* _Texto selecionado_:
E é precisamente nesse ponto tão evidente – talvez o mais importante, no que se refere à
questão do Estado – que as lições de Marx foram mais relegadas ao
esquecimento!” (Lênin, 1987, p. 88).
Nada
mais curioso do que essa superênfase na igualdade de salários, um
elemento ainda da sociedade capitalista que a Comuna não teve tempo de superar
e que Marx, em seu texto de Crítica ao Programa de Gota (Marx, 1974) já
havia superado pelo sistema de bônus, coerente com a sua tese da abolição
do salariato (Berger, 1977)[6].
Em Marx, é uma medida da Comuna que se dá num contexto preciso e que contribui
com o que é realmente importante (elegibilidade, removibilidade,
substitubilidade e responsabilidade) de forma temporária, pois logo se deveria
generalizar o trabalho produtivo e abolir as classes e o salariato. Outra
diferença é que no texto sobre a Comuna Marx não afirma em nenhum lugar que tal
igualdade de salários, nem as demais medidas, se aplicam aos “funcionários do
Estado” e sim agentes comunais, etc., ou seja, a ideia de Estado está ausente em
Marx. Obviamente que a superênfase de Lênin reside, em parte, em sua
polêmica contra Bernstein e Kautsky, bem como a toda a social-democracia
reformista, o que se observa nos seus parágrafos seguintes. Porém, nada mais cômico
do que combater o reformismo com teses reformistas, afinal, a igualdade de
salários, agora transformado em “talvez o mais importante” das lições extraídas
da Comuna por Marx, significa a manutenção do trabalho assalariado, do
dinheiro, etc., em síntese, do capitalismo.

* _Objetivo A_: Segundo o texto sobre Marx e a Comuna, em qual obra Marx já havia superado a igualdade de salários pelo sistema de bônus?
* _Objetivo B_: Prossiga o texto sobre Marx, Lênin e a Comuna a partir da última frase apresentada.

* _Linhas fornecidas_:
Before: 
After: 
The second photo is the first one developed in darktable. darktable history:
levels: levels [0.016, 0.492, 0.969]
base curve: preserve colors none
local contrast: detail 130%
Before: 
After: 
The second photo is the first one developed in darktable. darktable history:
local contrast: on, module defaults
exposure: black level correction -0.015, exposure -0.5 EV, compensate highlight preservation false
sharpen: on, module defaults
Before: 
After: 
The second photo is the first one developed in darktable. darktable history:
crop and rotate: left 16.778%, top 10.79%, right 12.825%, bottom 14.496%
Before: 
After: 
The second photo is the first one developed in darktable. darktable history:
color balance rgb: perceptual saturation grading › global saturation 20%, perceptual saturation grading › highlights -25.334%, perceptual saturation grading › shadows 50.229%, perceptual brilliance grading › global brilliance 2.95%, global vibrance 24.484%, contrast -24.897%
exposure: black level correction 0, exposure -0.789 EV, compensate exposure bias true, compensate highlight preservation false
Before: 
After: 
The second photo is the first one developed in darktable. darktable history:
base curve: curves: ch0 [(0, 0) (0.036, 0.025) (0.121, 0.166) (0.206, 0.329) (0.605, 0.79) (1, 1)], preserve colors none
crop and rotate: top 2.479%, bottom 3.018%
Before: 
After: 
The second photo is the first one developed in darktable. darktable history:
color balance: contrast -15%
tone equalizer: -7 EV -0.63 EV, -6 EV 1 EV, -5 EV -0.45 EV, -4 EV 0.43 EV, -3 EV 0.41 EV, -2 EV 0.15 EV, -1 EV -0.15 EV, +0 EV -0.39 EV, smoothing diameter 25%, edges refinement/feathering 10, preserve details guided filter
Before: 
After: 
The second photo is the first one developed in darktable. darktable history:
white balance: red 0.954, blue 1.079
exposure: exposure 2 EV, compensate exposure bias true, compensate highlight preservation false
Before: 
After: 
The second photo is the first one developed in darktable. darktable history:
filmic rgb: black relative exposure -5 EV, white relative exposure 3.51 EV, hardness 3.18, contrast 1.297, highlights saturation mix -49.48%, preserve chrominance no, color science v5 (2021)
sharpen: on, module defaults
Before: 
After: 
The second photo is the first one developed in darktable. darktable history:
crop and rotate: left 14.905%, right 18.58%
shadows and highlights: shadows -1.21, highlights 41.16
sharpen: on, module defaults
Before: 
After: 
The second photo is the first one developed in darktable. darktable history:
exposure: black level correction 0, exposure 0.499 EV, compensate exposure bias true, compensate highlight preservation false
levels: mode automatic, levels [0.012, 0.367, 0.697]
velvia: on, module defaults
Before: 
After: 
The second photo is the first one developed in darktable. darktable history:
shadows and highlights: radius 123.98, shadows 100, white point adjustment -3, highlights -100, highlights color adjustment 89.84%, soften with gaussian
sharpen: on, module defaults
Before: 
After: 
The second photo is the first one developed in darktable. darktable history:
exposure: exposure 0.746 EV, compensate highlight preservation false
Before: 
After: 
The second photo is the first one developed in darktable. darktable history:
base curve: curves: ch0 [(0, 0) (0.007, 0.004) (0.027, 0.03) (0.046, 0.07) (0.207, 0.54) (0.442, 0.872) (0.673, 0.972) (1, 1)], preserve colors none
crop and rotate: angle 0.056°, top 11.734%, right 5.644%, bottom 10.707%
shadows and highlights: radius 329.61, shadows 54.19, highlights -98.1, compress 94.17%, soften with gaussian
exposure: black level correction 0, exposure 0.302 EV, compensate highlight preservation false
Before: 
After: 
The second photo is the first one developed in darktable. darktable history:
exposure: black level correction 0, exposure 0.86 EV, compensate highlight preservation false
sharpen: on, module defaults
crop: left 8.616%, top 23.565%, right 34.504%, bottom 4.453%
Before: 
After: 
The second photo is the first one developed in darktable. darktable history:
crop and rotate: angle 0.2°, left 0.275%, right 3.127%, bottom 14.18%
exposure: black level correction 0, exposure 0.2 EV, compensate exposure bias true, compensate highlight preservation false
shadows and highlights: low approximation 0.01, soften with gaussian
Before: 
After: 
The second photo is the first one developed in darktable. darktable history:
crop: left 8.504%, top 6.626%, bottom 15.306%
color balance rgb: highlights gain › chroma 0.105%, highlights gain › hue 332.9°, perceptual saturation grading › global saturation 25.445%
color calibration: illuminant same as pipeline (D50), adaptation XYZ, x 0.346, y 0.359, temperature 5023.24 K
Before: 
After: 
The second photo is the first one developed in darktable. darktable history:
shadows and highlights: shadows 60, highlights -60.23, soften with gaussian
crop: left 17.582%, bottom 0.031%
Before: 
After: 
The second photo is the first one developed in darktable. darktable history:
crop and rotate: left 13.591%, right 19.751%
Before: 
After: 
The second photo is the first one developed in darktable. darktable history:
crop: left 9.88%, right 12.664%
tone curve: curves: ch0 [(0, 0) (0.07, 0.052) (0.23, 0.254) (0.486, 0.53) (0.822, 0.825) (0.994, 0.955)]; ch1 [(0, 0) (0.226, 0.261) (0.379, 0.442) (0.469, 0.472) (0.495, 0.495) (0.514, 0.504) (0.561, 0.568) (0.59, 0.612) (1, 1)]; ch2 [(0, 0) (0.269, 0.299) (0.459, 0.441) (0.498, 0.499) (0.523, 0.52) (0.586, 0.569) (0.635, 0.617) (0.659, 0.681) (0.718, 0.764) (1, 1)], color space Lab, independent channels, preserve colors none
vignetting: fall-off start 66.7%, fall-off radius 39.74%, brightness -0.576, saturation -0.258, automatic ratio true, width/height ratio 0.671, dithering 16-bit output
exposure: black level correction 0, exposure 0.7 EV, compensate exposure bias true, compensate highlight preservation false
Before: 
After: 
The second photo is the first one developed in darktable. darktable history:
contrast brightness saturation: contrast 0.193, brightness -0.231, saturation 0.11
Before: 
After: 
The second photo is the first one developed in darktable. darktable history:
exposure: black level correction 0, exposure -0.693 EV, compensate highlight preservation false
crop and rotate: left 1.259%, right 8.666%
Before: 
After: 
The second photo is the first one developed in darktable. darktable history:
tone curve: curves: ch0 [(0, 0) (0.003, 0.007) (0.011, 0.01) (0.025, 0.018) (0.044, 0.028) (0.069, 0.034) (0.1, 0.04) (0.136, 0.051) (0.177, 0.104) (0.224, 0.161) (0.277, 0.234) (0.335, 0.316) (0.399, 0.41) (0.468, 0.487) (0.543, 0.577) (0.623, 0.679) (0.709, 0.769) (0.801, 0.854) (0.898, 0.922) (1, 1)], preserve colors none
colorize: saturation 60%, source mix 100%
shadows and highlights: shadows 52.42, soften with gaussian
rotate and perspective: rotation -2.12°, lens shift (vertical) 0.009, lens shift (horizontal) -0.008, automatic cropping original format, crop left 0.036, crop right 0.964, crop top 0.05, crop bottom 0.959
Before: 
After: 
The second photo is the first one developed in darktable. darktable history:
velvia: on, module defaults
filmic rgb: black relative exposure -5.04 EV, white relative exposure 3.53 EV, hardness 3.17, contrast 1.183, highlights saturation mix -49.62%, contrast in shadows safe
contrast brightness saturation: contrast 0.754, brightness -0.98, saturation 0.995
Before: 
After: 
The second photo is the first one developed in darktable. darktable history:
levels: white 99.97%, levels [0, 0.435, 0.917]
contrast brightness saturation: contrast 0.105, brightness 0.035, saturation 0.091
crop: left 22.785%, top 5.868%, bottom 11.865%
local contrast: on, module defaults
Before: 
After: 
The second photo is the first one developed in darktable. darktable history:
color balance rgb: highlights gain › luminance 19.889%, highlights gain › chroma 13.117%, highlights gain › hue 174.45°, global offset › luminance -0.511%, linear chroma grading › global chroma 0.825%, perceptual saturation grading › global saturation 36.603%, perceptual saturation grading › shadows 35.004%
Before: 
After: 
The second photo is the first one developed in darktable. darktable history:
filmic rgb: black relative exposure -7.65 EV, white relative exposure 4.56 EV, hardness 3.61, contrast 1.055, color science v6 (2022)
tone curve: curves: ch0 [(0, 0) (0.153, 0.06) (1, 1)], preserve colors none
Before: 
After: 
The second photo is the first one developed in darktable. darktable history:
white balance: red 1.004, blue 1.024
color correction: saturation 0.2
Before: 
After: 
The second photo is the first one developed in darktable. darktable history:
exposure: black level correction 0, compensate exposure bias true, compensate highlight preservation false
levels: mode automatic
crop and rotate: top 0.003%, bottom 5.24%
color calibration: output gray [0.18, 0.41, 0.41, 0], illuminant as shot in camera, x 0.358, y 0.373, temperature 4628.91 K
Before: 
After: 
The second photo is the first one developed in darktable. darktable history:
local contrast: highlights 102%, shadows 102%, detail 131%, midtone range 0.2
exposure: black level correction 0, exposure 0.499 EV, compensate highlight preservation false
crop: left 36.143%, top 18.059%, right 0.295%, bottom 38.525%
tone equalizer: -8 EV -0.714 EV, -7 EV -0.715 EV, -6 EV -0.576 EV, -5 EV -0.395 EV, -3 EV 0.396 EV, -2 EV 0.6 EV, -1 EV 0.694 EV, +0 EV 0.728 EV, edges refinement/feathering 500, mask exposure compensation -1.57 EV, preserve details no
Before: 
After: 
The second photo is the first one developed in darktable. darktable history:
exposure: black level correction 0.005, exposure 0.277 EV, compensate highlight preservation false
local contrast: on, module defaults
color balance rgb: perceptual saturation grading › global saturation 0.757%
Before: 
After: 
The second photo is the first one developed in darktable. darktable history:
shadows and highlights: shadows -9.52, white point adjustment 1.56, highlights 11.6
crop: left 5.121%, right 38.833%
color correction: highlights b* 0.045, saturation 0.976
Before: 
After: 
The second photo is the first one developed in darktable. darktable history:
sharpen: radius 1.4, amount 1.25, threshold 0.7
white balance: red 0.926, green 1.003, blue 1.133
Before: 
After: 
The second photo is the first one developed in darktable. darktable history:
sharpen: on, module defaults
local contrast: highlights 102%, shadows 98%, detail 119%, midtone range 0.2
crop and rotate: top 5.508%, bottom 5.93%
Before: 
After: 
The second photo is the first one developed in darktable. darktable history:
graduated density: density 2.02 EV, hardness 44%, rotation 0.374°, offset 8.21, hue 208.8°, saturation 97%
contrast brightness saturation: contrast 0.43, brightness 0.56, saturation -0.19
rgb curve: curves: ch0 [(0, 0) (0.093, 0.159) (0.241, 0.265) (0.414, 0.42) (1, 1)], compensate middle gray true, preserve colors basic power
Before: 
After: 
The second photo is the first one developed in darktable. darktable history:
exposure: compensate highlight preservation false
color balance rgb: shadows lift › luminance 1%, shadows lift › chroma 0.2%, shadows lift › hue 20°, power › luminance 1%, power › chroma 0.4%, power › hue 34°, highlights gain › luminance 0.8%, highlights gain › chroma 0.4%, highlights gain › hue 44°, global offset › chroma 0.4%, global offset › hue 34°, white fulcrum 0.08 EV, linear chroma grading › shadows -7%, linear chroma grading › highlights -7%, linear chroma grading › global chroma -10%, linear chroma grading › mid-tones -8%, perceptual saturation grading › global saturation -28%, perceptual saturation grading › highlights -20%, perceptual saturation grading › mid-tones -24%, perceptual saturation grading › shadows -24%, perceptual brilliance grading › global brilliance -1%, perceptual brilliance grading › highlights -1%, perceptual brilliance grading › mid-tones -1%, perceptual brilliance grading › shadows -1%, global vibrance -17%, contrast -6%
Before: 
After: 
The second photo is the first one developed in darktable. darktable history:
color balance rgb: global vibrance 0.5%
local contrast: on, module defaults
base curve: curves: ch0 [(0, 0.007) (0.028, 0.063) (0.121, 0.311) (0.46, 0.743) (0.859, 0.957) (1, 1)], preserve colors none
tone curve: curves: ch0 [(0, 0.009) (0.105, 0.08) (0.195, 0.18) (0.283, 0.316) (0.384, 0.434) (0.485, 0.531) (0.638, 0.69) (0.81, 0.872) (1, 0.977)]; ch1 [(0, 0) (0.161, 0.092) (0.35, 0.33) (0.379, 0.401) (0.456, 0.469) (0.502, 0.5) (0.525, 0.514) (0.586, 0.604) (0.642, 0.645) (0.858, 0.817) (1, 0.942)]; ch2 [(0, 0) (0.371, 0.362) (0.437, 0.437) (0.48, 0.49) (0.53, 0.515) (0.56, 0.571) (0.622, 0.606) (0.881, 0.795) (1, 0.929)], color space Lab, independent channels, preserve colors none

* _Resposta correta A_: Na Crítica ao Programa de Gota.

* _Resposta correta B_:
Esse é o elemento eleito por Lênin como sendo da passagem
da “democracia burguesa” para a “democracia proletária”, sendo que joga para a
questão da democracia algo que se refere ao processo de remuneração pelo
trabalho. Lênin não se esquece, expressando a ideologia da burocracia
partidária da qual era representante, de ver a necessidade de chamar para seu
lado o campesinato.
“A
total elegibilidade e a removibilidade a qualquer “momento de todos os funcionários, a redução de
seu ordenado até os limites do 'salário corrente de um operário', estas medidas
democráticas, simples, e 'compreensível por si mesmas', ao mesmo tempo que unificam totalmente os
interesses dos operários e da maioria dos camponeses, servem como ponte que
leva do capitalismo ao socialismo” (Lênin, 1987, p. 89).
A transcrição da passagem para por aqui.